New Poll Finds Two-Thirds of Republicans Support Donald Trump's Muslim Travel Ban
Nearly two-thirds of likely Republican primary voters agree with a proposal from billionaire presidential front-runner Donald Trump to ban Muslims from entering the United States, according to a Bloomberg Politics/Purple Strategies PulsePoll. One in three respondents said that the candidate's controversial position makes them even more likely to vote for him.
The survey, conducted the day after Trump's campaign released a statement calling for a "total and complete shutdown" of immigration by Muslims into the U.S. "until our country's representatives can figure out what is going on," shows that 37% of all likely general election voters, including Democrats and independents, support the measure. Nearly one in five general election voters — 18% — said the blanket ban on Muslim immigrants makes them more likely to vote for Trump, with 33% indicating that the plan makes them less likely to back him.
"We believe these numbers are made up of some people who are truly expressing religious bigotry and others who are fearful about terrorism and are willing to do anything they think might make us safer," Doug Usher, head of Purple Strategies, writes in his summary of the survey's results. "This indicates that, despite some conventional wisdom expressed in the last 48 hours, this is unlikely to hurt Trump at least in the primary campaign."
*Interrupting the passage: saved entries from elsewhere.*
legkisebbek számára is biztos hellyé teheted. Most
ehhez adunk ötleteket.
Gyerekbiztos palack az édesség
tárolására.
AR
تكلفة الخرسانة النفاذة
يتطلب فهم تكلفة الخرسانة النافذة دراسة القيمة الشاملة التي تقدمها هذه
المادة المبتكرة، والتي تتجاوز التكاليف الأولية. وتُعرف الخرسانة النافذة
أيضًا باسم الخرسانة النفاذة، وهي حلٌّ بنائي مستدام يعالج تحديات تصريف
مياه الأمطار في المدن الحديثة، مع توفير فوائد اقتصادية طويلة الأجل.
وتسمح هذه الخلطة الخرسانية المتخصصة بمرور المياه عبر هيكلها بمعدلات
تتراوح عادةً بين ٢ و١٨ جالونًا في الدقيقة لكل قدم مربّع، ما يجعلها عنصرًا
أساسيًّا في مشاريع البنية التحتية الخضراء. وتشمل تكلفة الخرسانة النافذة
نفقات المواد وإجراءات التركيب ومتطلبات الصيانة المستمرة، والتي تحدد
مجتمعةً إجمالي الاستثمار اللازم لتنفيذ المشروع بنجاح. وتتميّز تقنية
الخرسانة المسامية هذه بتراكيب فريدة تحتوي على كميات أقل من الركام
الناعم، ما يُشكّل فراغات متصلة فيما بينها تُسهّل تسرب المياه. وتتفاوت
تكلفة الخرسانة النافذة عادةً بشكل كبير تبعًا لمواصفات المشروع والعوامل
The survey's results found that opinions on Trump's proposal were functionally inflexible, even after voters were told by the poll's questioners that "leaders from across the political spectrum have condemned this policy." When told that leaders say the policy would make the U.S. "less safe by alienating the allies we need to fight ISIS," 64% of likely Republican primary voters indicated that they favored the proposal, including 52% who do so strongly.
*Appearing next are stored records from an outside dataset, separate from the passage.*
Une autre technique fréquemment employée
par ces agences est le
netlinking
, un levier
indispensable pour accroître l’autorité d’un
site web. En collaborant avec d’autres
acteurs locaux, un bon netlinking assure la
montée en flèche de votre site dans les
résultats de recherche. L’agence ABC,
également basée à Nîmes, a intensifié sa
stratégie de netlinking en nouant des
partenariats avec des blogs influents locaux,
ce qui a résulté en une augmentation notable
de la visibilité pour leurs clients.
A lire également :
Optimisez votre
Opinions are firming up: These attitudes didn't appear out of nowhere. Coming on the heels of a nationwide torrent of condemnations and criticisms, the results of the survey — conducted online with 605 participants, an admittedly limited sample — are in keeping with both the increasingly vitriolic tone of anti-Muslim rhetoric within the Republican primary field and other evidence of fearful attitudes towards Islam and Muslims within the U.S. at large.
Though Trump's fellow Republican presidential candidates are distancing themselves from Trump following his proposal, he is hardly the first person seeking the party's nomination who has attempted to energize the conservative base by denouncing Muslims. Texas Sen. Ted Cruz told reporters that because "there is no meaningful risk of Christians committing acts of terror," the U.S. should only accept Christian refugees from the Syrian civil war.
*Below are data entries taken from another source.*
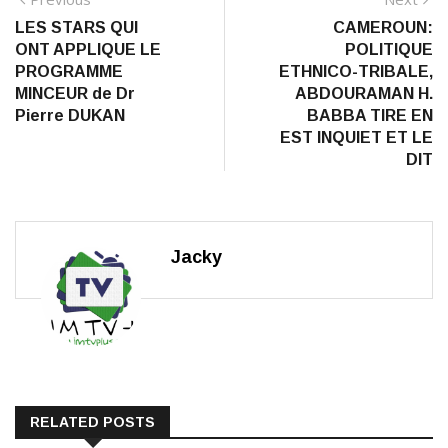
Navigation
post:
po
LES STARS QUI
CAMEROUN:
de
ONT APPLIQUE LE
POLITIQUE
l’article
PROGRAMME
ETHNICO-TRIBALE,
MINCEUR de Dr
ABDOURAMAN H.
Pierre DUKAN
BABBA TIRE EN
EST INQUIET ET LE
DIT
Jacky
RELATED POSTS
Dr. Ben Carson, a first-time candidate who, like Trump, has enjoyed an unexpected rise to the top-tier of candidates, declared that taking in Syrian refugees "is a suspension of intellect." Even Florida Sen. Marco Rubio, who has been placed in the unlikely role of centrist as the field has moved rightward, said that he would be open to the idea of closing down mosques if they were linked to potential terrorist activities.
The candidates' positions have found a winning audience among Republican primary voters. A YouGov survey in November found that half of self-identified Republicans believe Muslims should be required to register in a government database of all Muslims. In September, a poll found that only 49% of Iowa Republicans believe that Islam should even be legal, with 30% declaring that the religion it should be illegal and 21% "unsure" of their opinion. Though determining whether campaign rhetoric has inspired anti-Muslim sentiment in the American public or vice versa is the political equivalent of the chicken-or-egg conundrum, Trump's newest proposal has clearly found a home in the Republican Party's base.